ABSTRACT The role of pelvic exenteration in locally advanced rectal cancer (LARC) has not been clearly defined. This procedure carries a mortality rate of approximately 10%. The challenges during pelvic surgery are different between men and women. The morbidity in men with LARC who received pelvic exenteration was analyzed.
Medical records of men with LARC undergoing total pelvic exenteration or supralevator pelvic exenteration from January 1991 to December 2007 were retrospectively reviewed.
A total of 23 cases were included in the analysis. Thirteen patients had primary cancer; 10 had recurrent cancer. Microscopically clear surgical margins were obtained in 14 patients (60.9%). Sixteen patients (69.6%) experienced major or minor postoperative complications.
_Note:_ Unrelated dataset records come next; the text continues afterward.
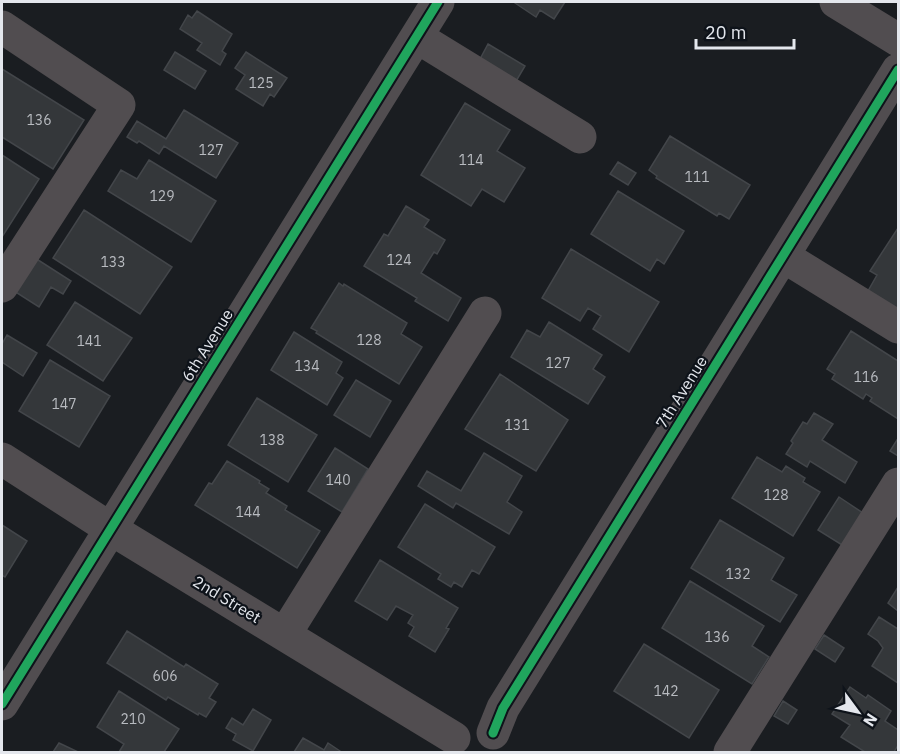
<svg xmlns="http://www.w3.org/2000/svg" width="900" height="754" font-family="'IBM Plex Sans',sans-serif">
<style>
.building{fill:#34373a;stroke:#43464a;stroke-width:1.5}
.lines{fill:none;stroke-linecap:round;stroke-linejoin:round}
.minor{stroke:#514d50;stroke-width:33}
.cycleway-casing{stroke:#0e131a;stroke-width:13}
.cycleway{stroke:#20a55d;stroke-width:9}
.labels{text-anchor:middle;stroke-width:4.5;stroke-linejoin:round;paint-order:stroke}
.number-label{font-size:14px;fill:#b8bbc0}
.street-label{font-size:16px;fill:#e4e7ed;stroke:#0e131a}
</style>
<rect width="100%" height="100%" fill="#1a1d21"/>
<path class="building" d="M 516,2 L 565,2 L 554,19 L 540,10 L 536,17 L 515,3 Z
M 197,11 L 232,34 L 222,51 L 226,54 L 220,65 L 197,50 L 202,43 L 180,29 L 188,15 L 192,18 Z
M 488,44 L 525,66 L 515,83 L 479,61 Z
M 175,52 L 206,71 L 195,89 L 164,70 Z
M 246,52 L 287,78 L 274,97 L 270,94 L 263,106 L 236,89 L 245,75 L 235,68 Z
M 2,69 L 84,120 L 53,169 L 2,137 Z
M 465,103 L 510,130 L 497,151 L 525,168 L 504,202 L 482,189 L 471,206 L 421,175 Z
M 184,110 L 238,143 L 216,178 L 164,146 L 159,154 L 139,141 L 137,143 L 127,137 L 137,121 L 166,139 Z
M 670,136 L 750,185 L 729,219 L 719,213 L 717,216 L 656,178 L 657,176 L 649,170 Z
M 2,155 L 39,179 L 2,237 Z
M 149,160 L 216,201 L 191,242 L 108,191 L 121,170 L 137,179 Z
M 618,162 L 636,173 L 628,185 L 610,174 Z
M 618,191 L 684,231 L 664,264 L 657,259 L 650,271 L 591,234 Z
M 406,206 L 429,220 L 424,227 L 445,240 L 437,254 L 434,252 L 421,273 L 461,298 L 448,321 L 415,301 L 417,298 L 364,266 L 384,234 L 388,236 Z
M 84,210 L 172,267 L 140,314 L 53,258 Z
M 898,228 L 898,310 L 868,291 L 877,275 L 870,271 Z
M 571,249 L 659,302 L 629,352 L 593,329 L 601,316 L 588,308 L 580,321 L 542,298 Z
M 35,258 L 71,281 L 63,294 L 51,287 L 39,307 L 14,291 Z
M 339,283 L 343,286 L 344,284 L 407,323 L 401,334 L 422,347 L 399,384 L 316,333 L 317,331 L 311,328 Z
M 75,302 L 132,338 L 103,381 L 47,345 Z
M 549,322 L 602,355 L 593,369 L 605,377 L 588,404 L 511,357 L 527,330 L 540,337 Z
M 851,331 L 898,361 L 898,419 L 870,401 L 872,398 L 866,394 L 863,399 L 832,379 L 835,374 L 827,369 Z
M 294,332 L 342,362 L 336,373 L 343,378 L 327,405 L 271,370 Z
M 7,335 L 37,353 L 23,376 L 2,362 L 2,344 Z
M 50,360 L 110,396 L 79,447 L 19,411 Z
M 500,374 L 568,420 L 536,471 L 465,429 Z
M 356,380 L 391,401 L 370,437 L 334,415 Z
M 257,398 L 317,435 L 288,482 L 228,445 Z
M 814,413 L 833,424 L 822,440 L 857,462 L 845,483 L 810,461 L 807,467 L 786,454 L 793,443 L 791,441 L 803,422 L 807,424 Z
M 897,440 L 898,441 L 898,456 L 890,451 Z
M 335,448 L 368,469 L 342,512 L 308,491 Z
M 484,453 L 522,476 L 507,502 L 522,512 L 509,534 L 456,503 L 453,508 L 418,486 L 427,471 L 461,491 Z
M 757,457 L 782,472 L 786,466 L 805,478 L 803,482 L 820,492 L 793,536 L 732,498 Z
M 227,461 L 260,481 L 259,483 L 269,489 L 266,493 L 287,506 L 285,510 L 320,531 L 297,568 L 195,505 L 209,483 L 212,484 Z
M 839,497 L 863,513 L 842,545 L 818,530 Z
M 425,504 L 495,547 L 479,574 L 472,570 L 462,587 L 454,582 L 451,587 L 438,579 L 441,574 L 398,547 Z
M 720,520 L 784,558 L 771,580 L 797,595 L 780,622 L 691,568 Z
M 2,525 L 27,541 L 5,577 L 2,575 Z
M 380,560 L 458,608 L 446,628 L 449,629 L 435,652 L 409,636 L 414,627 L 408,623 L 413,615 L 396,606 L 387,620 L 355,601 Z
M 690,581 L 764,626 L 752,646 L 769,657 L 752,684 L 662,628 Z
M 898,587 L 898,611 L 888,603 Z
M 879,617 L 898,629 L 898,683 L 872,666 L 883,648 L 878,641 L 868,634 Z
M 127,631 L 184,667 L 186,664 L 218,684 L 209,698 L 216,702 L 206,717 L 199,713 L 198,715 L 168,697 L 166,700 L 107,663 Z
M 824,635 L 844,648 L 835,662 L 815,649 Z
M 644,644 L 719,690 L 689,738 L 614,691 Z
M 850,687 L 866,698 L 868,695 L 891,711 L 885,721 L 898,730 L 898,745 L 894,752 L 865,752 L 841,737 L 850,725 L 832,714 Z
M 119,691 L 179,729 L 164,752 L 119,752 L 124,744 L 97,727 Z
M 783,701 L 797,710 L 788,724 L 774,716 Z
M 253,709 L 271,720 L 253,751 L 233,740 L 236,734 L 226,728 L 232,718 L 243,725 Z
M 303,738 L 324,750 L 328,743 L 340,751 L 339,752 L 294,752 Z
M 59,743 L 78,752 L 79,752 L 53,752 Z"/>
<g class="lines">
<path class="minor" d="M 836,2 L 898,40
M 2,27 L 119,105 L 2,286
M 417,37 L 580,137
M 783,256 L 898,327
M 2,459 L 111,529 L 454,738
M 285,634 L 485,313
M 2,704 L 438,2
M 493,733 L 503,708 L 898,70
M 730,752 L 898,484"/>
<g class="cycleway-casing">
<path id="cycleway" d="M 2,704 L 438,2
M 493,733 L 503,708 L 898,70"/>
</g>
<use href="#cycleway" class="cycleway"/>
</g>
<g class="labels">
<g class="number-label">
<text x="261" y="88">125</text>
<text x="39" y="125">136</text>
<text x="211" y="155">127</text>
<text x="471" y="165">114</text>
<text x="697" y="182">111</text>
<text x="162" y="201">129</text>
<text x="399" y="265">124</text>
<text x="113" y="267">133</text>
<text x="369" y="345">128</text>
<text x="89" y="346">141</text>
<text x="558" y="368">127</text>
<text x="307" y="371">134</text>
<text x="866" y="382">116</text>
<text x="64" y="409">147</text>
<text x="517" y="430">131</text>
<text x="272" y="445">138</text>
<text x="338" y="485">140</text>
<text x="776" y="500">128</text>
<text x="248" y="517">144</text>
<text x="738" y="579">132</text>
<text x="717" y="642">136</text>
<text x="165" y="681">606</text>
<text x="666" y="696">142</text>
<text x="133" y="724">210</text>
</g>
<g class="street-label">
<text transform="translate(207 345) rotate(-58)" y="6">6th Avenue</text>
<text transform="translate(681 392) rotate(-58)" y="6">7th Avenue</text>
<text transform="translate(227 599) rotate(31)" y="6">2nd Street</text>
</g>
</g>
<rect width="900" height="754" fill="none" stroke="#e4e7ed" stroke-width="6"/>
<g transform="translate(858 712) rotate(123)" stroke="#0e131a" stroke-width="4.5" paint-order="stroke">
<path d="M0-4.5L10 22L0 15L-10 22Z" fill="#e4e7ed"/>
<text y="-9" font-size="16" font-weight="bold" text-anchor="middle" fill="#e4e7ed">N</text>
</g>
<path d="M696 39v9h98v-9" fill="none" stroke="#e4e7ed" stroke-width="3"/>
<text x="705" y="39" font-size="18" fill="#e4e7ed" stroke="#0e131a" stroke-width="4.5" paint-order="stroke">20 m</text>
</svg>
The overall in-hospital mortality rate was 8.7%. Ten patients (43.5%) died within 1 year after surgery. All 10 patients with early mortality experienced refractory complications and repeated surgeries. The longest survival of patients with margin involvement was 25 months. The correlation between involved surgical margins and 1-year mortality was statistically significant (p = 0.001).
Resection margins with tumor involvement after pelvic exenteration is associated with poor prognosis and early mortality in men with locally advanced rectal cancer.